The intercalation of poly(ethylene oxide) (PEG) in layered V2O5 xerogel and the structural and physicochemical characterization of the products is reported. The synthesis of PEO/V2O5 nanocomposites is achieved by simply mixing aqueous solutions of PEO with aqueous V2O5 gels followed by slow water evaporation. Several different phases of PEO/V2O5 composites can be obtained by varying the component ratios. The interlayer distance of (PEO)(x)V2O5 . nH(2)O varies from 13.2 Angstrom, at x = 0.5, to 16.8 Angstrom at x = 1.0, to 17.6 Angstrom at 1 < x < 3, and to 18.3 Angstrom at x greater than or equal to 3. One-dimensional electron density calculations based on X-ray diffraction data (perpendicular to layers) show that the composites contain a monolayer of PEO molecules when x < 1 and a bilayer when x greater than or equal to 1. The data suggest that the PEO chains are arranged side-by-side in a fully extended conformation between the layers forming corrugated mono- or bilayers.
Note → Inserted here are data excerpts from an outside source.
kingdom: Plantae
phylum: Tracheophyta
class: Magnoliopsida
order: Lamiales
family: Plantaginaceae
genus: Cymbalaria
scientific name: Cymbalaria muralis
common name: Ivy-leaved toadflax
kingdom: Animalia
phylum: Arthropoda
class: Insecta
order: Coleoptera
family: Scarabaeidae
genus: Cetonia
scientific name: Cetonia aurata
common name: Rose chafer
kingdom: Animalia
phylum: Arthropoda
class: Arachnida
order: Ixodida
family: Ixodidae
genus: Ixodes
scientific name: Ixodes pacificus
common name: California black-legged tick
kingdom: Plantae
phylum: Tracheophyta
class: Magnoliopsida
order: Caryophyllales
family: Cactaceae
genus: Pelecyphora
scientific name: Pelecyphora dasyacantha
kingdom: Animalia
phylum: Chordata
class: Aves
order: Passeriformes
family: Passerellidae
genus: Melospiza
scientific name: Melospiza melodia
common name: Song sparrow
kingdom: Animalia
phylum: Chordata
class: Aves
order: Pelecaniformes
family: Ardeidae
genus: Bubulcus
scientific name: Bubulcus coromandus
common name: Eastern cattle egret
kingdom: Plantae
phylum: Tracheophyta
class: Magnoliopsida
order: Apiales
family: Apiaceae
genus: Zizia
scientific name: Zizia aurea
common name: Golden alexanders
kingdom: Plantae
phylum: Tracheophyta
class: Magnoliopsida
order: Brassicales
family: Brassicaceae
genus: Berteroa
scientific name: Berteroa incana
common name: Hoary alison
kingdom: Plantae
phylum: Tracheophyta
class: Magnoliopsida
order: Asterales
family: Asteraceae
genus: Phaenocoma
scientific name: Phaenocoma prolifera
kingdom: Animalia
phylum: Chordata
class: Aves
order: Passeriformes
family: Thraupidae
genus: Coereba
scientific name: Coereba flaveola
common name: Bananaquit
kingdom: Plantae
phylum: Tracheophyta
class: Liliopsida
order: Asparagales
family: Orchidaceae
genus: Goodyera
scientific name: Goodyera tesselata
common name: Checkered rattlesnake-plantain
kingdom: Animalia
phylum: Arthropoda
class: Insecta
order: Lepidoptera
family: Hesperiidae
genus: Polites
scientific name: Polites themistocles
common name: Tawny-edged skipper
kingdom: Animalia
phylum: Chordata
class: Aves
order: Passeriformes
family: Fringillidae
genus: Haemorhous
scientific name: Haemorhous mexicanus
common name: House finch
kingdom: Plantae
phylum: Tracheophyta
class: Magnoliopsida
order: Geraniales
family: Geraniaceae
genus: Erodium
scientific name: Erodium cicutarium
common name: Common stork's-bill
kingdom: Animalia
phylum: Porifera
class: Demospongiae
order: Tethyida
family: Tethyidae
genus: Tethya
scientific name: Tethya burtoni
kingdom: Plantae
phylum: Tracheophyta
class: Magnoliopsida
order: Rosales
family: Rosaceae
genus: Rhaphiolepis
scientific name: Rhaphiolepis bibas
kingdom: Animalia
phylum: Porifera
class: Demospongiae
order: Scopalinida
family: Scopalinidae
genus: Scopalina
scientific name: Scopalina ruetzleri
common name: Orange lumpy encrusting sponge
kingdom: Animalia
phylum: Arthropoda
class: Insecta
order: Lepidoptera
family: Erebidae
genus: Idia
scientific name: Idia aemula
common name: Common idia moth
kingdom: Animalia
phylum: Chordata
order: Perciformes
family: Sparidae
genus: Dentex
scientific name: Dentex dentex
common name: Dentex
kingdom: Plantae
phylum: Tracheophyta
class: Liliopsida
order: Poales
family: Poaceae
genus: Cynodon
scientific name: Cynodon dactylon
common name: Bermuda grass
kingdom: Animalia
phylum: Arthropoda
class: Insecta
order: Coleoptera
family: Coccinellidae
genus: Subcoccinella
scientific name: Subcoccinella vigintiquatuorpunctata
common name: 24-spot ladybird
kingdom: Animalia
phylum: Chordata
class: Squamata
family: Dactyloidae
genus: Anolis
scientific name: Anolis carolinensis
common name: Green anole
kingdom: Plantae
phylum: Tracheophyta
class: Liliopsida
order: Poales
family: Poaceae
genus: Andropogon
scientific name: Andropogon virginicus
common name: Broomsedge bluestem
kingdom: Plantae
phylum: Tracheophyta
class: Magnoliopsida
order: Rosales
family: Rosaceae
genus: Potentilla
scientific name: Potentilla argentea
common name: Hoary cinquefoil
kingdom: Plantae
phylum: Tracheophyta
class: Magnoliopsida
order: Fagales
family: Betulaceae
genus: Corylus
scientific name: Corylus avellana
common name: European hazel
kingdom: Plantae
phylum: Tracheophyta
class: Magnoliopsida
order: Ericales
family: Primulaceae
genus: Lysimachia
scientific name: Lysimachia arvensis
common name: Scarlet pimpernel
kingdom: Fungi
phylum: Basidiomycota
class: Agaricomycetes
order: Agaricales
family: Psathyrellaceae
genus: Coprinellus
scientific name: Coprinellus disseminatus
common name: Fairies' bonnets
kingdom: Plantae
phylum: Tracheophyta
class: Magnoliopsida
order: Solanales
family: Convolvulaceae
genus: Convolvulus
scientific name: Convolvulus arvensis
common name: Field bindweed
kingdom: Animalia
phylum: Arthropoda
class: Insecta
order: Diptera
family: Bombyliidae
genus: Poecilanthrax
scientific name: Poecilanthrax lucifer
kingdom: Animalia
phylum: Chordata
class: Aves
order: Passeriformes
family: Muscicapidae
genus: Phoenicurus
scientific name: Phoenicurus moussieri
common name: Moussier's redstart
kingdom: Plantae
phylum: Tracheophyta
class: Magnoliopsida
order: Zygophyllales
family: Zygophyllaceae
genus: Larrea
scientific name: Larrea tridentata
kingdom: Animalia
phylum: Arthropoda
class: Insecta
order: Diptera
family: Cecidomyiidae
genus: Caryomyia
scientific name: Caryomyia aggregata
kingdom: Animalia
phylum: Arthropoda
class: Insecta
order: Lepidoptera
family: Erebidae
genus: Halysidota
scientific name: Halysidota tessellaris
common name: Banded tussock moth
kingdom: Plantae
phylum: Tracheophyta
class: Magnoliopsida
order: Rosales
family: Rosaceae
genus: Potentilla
The (PEO)(2)V2O5 . H2O intercalation compounds are water swellable and light-sensitive. UV irradiation causes dramatic changes in the electronic structure of V2O5 and results in enhanced electrical conductivity and decreased solubility. The conductivity of the irradiated products decreases as the PEO content increases. The optical absorption spectra, electrical conductivity, thermoelectric power, magnetic susceptibility, and electron paramagnetic resonance spectra of the irradiated products are self-consistent and suggest an increased V4+ concentration in the layers and n-type charge transport. Lithium ion redox intercalation was performed on the PEO/V2O5 composites by reaction with LiI. Variable-temperature Li-7 solid-state NMR studies of the Li/PEO/V2O5 materials are reported.